For more information please call  800.727.2766


Employer Not Required to Provide Accommodation Retroactively

Janna DeWitt worked as a customer service representative for Southwestern Bell beginning in 1997. She had Type 1 diabetes, which as she informed her supervisors, required her to monitor her blood sugar levels throughout the day. Diabetes could cause her to develop lethargy, confusion, fatigue, and other physical symptoms and her supervisors were advised of these possibilities. Southwestern Bell allowed her to take breaks to eat or drink something as needed to raise her blood sugar level. She also was authorized to take medical leave on several different occasions in 2009 and 2010.

However, Southwestern Bell started documenting some deficiencies in Ms. DeWitt’s job performance beginning in 2010. She left a service on a customer’s account after the customer had cancelled the service. A possibly terminable offense identified in the employee handbook, Ms. DeWitt was suspended and issued a “Last Chance Agreement.” That agreement advised that any further offenses could lead to termination. Two months later, Southwestern Bell found that Ms. DeWitt had hung up on two customers, which was evidence of poor customer service. Ms. DeWitt denied it but the company had audio recordings and fired her.

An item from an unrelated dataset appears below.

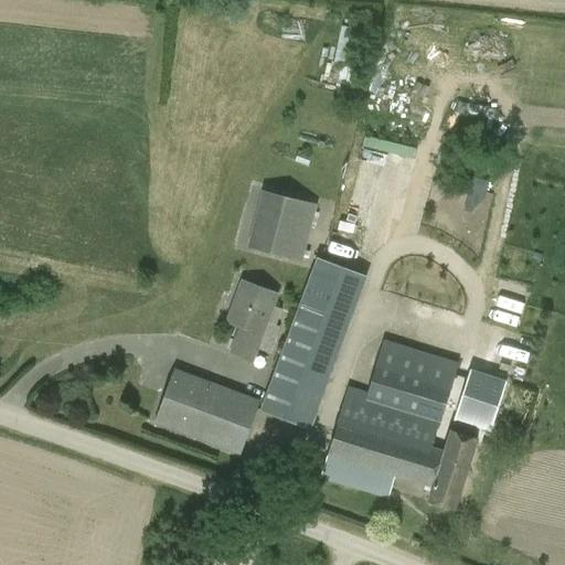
[(304,260),(317,204),(260,191),(246,247),(304,260)]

Ms. DeWitt filed a lawsuit alleging that Southwestern Bell violated the Americans with Disabilities Act with her termination. She claimed that the dropped calls were because of her disability. The 10th Circuit Court of Appeals dismissed her case. First, Ms. DeWitt did not request accommodation regarding the dropped calls; she instead had asked for “retroactive leniency for her misconduct … Such retroactive lenience is not a ‘reasonable accommodation’ as defined by the ADA.” Moreover, the circuit court pointed out that employers are not required to overlook prior misconduct as a reasonable accommodation, even if the misconduct is because of a disability. According to the court, the ADA is always “prospective.”